Gimme six! Waterford’s Gary Hurney and Eoin Kelly celebrate the Abbeyside-Ballinacourty clubman\'s goal – completing a round half-dozen for the Déise – during Saturday’s comprehensive defeat of Antrim in the All-Ireland hurling qualifiers at Walsh Park.

Gimme six! Waterford’s Gary Hurney and Eoin Kelly celebrate the Abbeyside-Ballinacourty clubman's goal – completing a round half-dozen for the Déise – during Saturday’s comprehensive defeat of Antrim in the All-Ireland hurling qualifiers at Walsh Park.

Scorelines don’t lie, and they certainly didn’t when it came to the predictably one-sided series of hurling championship fixtures held last weekend.

Saturday’s action at Walsh Park saw Antrim experiencing the same fate that befell Laois in Salthill that afternoon and Wexford at Croker 24 hours later.

A culture of losing is being ingrained into the hurling fabric of the second and third tier of the game, which is not good looking down the line.

A €1000 bet on all three favourites winning last weekend would have yielded a return of only €37 from one prominent bookmaker.

In what amounted to three supposed two-horse races, this must have ranked as an unprecedented happening after a single weekend of inter-county action.

Anyone penning a Leinster final match report could have scribbled most of their work together on Friday evening and left blanks in their copy for Kilkenny’s various scorers. All in all, it was thoroughly depressing stuff.

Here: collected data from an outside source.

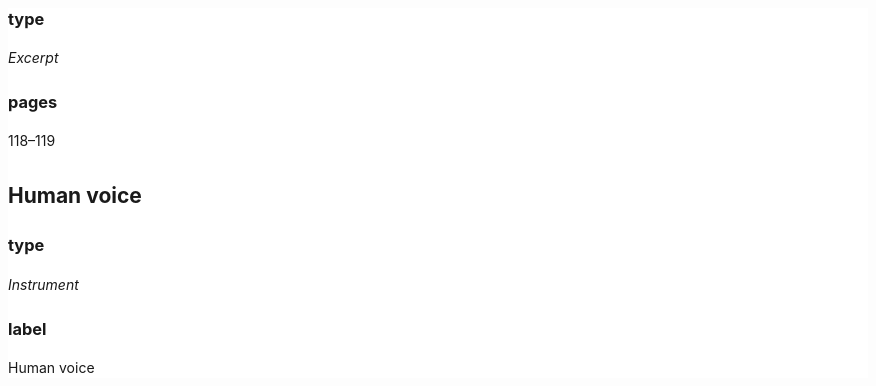 ### type


*Excerpt*

### pages


118–119

## Human voice

### type


*Instrument*

### label


Human voice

While they started slowly, Waterford’s greater quality surfaced around the 20th minute of the first half, eventually condemning Antrim to their second 20-plus point defeat in a week.

The energy and link-up play exemplified by John Mullane and Eoin McGrath made them the stand-out performers for Waterford, with Eoin Kelly and Tony Browne also impressing.

McGrath, as he did in the first half against Clare, seems more inclined to look up and seek a team mate when he’s gathered the ball as opposed to shooting from whatever angle he’s positioned in.

Some of his passing on Saturday was exemplary; his pinpoint ball across the goalmouth for Stephen Molumphy’s 51st minute goal was arguably the highlight of the game.

As for Mullane, it was simply a case of maintaining the level of performance he produced in Limerick and he did so effortlessly, slotting home his goals with a minimum of fuss.

In terms of back-to-back displays, it’s difficult to think of the De La Salle man producing better quality than what he’s mustered in championship action this year.


The Waterford game plan showed definite signs of a shift during Saturday’s match, with retaining the ball via handpasses and short, sharp pucking a notable addition not present in their previous outing.

The passing proved a little laboured at times and was exacerbated in the opening exchanges due to the home team’s errant free taking.

Yet as the game proceeded and the green flag came into play at Ryan McGarry’s end of the pitch, the Deisemen visibly improved.

There was plenty of movement from most of the forwards, although Dan Shanahan still looks somewhat off the blistering pace he brought to the championship table last summer.

In saying that, the recently crop-topped Lismore attacker still finished the match with four points from play, but he’ll be demanding more of himself next qualifier out.

It might have been 10 scores each at half-time, but Waterford’s goal scoring prowess left them eight points up at the break.

By the 46th minute, the Deise led by 11 points, having hit 1-6 without reply. Mullane fired over two equally impressive efforts, leaving Antrim corner back Aaron Griffin trailing in his wake.

Despite the best efforts of Paul Shiels and Karl Stewart, and given Ken McGrath and Tony Browne’s growing prominence in Waterford’s defensive spine, the mountain facing Antrim just got steeper and steeper.

Within seconds of picking up a yellow card, Gary Hurney’s hard work was rewarded with his first goal in championship hurling as he charged through a weary Antrim rearguard to put six goals between the sides.

Jamie Nagle enjoyed a productive period on the pitch, knocking over two points, while Paul Flynn will have been happy to have got some game time under his belt.

McGrath the elder at full-back is an experiment we won’t gain any insight on until Saturday week, when Waterford gear up for the third phase of the qualifiers.

That the Mount Sion man has been asked to fill the troublesome slot is of no great surprise.

And while Saturday was hardly the greatest test he’s ever faced, McGrath was bound to occupy the number three jersey sooner rather than later.

Davy Fitzgerald knows his team won’t have the guts of a half to settle next time out.

Hitting the ground running is essential if Waterford are to deliver on the ambition of another Croke Park appearance, something Deise fans have almost taken for granted in recent years.

In what’s been a far from vintage hurling championship to date, it’s anyone’s guess if they’ll end up playing a considerable role in the destination of the All-Ireland crown.

But it would be foolish in the extreme to count the former League and Munster champions out of the reckoning quite yet.

* While it will be of no great consequence to most at Saturday’s game, there were a total of 13 journalists in the press box in Walsh Park on Saturday afternoon, with four reporters forced to stand throughout the entire match.

Considering that one of the standing reporters had driven from Carrick-on-Shannon that morning makes what happened last weekend completely and totally unacceptable. By the way, the same reporter had no socket for his computer until the full-time whistle had sounded either – which is, quite simply, a joke.